** Verilen metin **
# # #

Nükleer enerji cok duygusal tartisilan bir konu. Millet genelde ya atom bombasi ya da Cernobil ekseninden disari cikamiyor. Halbuki nükleer enerji cok önemli bir yatirim, 40-50 yil sürecek ve misal 2050’ye kadar ceremesi cekilecek bir yatirim. Türkiye’nin ekonomik ve siyasi istikrari nükleer santral projesinin basarili olmasi icin cok önemli faktörler ve ben bu faktörlere güvenmiyorum sahsen.

Ama tartismayi “ucakta maruz kaldigimiz radyoaktivite” ekseninden, Türkiye’nin enerji israfini nasil önleyip, bunun ne getirecegi ve ondan sonra nükleer santralin mevcut ekonomik ve siyasi istikrar öngörüsü isiginda mali olarak kârli bir yatirim olup olmadiginin tartisildigi bir eksene tasimak sanirim daha faydali olacak.

# # #

** Girdi verileri **
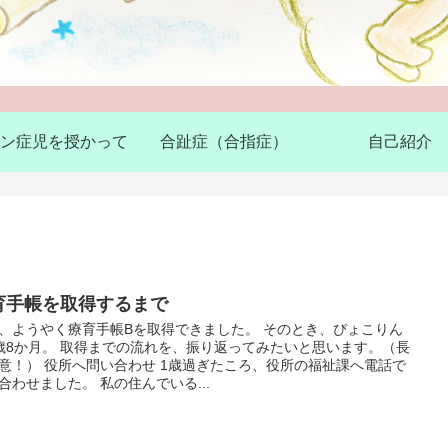
ン症児を授かって
合趾症（合指症）
自己紹介
育手帳を取得するまで
、ようやく療育手帳Bを取得できました。 そのとき、ぴょこりん
歳8か月。 取得までの流れを、振り返ってみたいと思います。（長
意！） 役所へ問い合わせ 1歳過ぎたころ、役所の福祉課へ電話で
合わせました。 私の住んでいる...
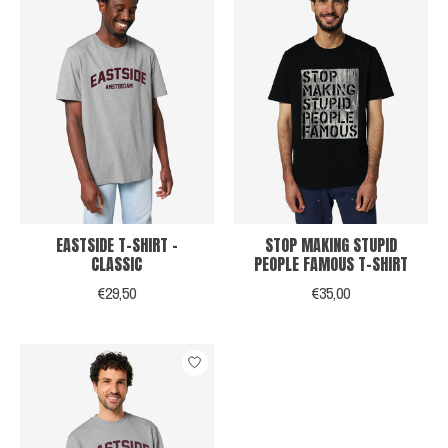
EASTSIDE T-SHIRT -
STOP MAKING STUPID
CLASSIC
PEOPLE FAMOUS T-SHIRT
€29,50
€35,00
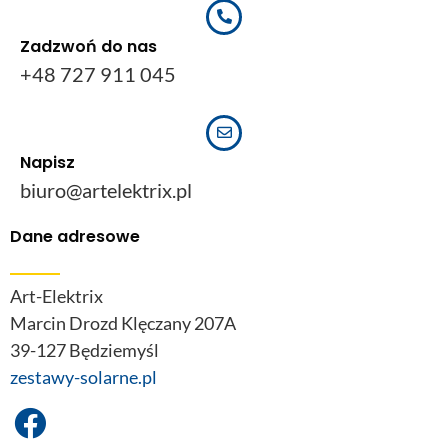
Zadzwoń do nas
+48 727 911 045
Napisz
biuro@artelektrix.pl
Dane adresowe
Art-Elektrix
Marcin Drozd Klęczany 207A
39-127 Będziemyśl
zestawy-solarne.pl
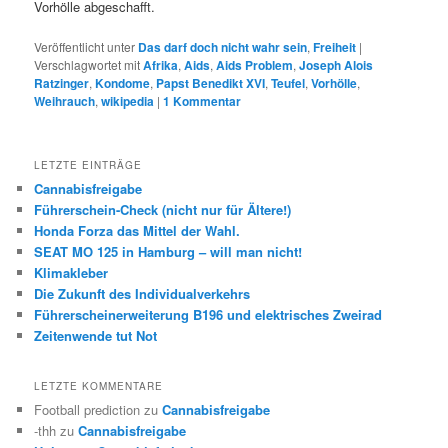
Vorhölle abgeschafft.
Veröffentlicht unter
Das darf doch nicht wahr sein
,
Freiheit
|
Verschlagwortet mit
Afrika
,
Aids
,
Aids Problem
,
Joseph Alois
Ratzinger
,
Kondome
,
Papst Benedikt XVI
,
Teufel
,
Vorhölle
,
Weihrauch
,
wikipedia
|
1
Kommentar
LETZTE EINTRÄGE
Cannabisfreigabe
Führerschein-Check (nicht nur für Ältere!)
Honda Forza das Mittel der Wahl.
SEAT MO 125 in Hamburg – will man nicht!
Klimakleber
Die Zukunft des Individualverkehrs
Führerscheinerweiterung B196 und elektrisches Zweirad
Zeitenwende tut Not
LETZTE KOMMENTARE
Football prediction
zu
Cannabisfreigabe
-thh
zu
Cannabisfreigabe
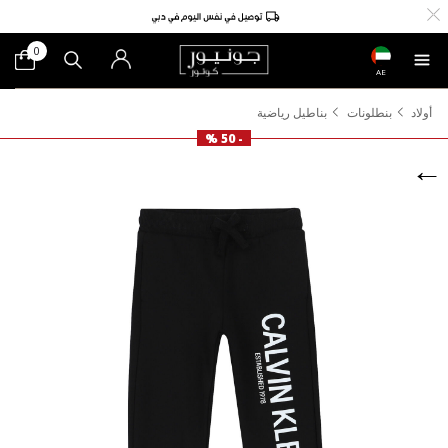
0
AE
أولاد
بنطلونات
بناطيل رياضية
- 50 %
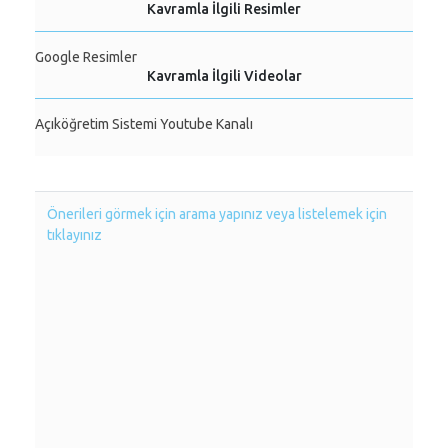
Kavramla İlgili Resimler
Google Resimler
Kavramla İlgili Videolar
Açıköğretim Sistemi Youtube Kanalı
Önerileri görmek için arama yapınız veya listelemek için
tıklayınız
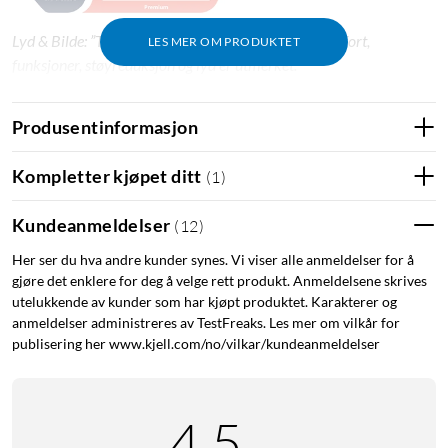
Lyd & Bilde: ”Topp kvalitet i alle ledd: både bærekomfort,
LES MER OM PRODUKTET
funksjoner, støyreduksjon og lyd er utmerket."
Produsentinformasjon
Spesifikasjoner
Batteritid: opptil 50 timer (34 timer ANC)
Kompletter kjøpet ditt
(
1
)
Ladetid: under 2 timer.
Driverstørrelse: 32 mm
Kundeanmeldelser
(
12
)
Dynamisk frekvensområde: 20 Hz – 20 kHz
Her ser du hva andre kunder synes. Vi viser alle anmeldelser for å
Impedans: 35 ohm
gjøre det enklere for deg å velge rett produkt. Anmeldelsene skrives
Bluetooth 5.3
utelukkende av kunder som har kjøpt produktet. Karakterer og
Leveres med AUX-kabel og USB-C-ladekabel
anmeldelser administreres av TestFreaks. Les mer om vilkår for
publisering her www.kjell.com/no/vilkar/kundeanmeldelser
4.5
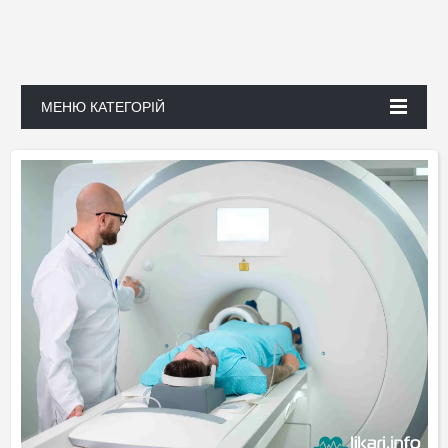
МЕНЮ КАТЕГОРІЙ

# # #

** Görev yönergeleri **
• A. Nükleer enerji metnine göre nükleer enerji yatırımı kaç yıl sürecek?
• B. Kayıtlarda "LETZTE" sözcüğünü içeren her satırı bulup aynen kopyalayın. Büyük-küçük harf ayrımı dikkate alınmalıdır.
Kayıtların metinle hiçbir ilgisi yoktur.

** Tamamlanmış alıştırma **
• A. 40-50 yıl sürecek.

• B.
LETZTE EINTRÄGE
LETZTE KOMMENTARE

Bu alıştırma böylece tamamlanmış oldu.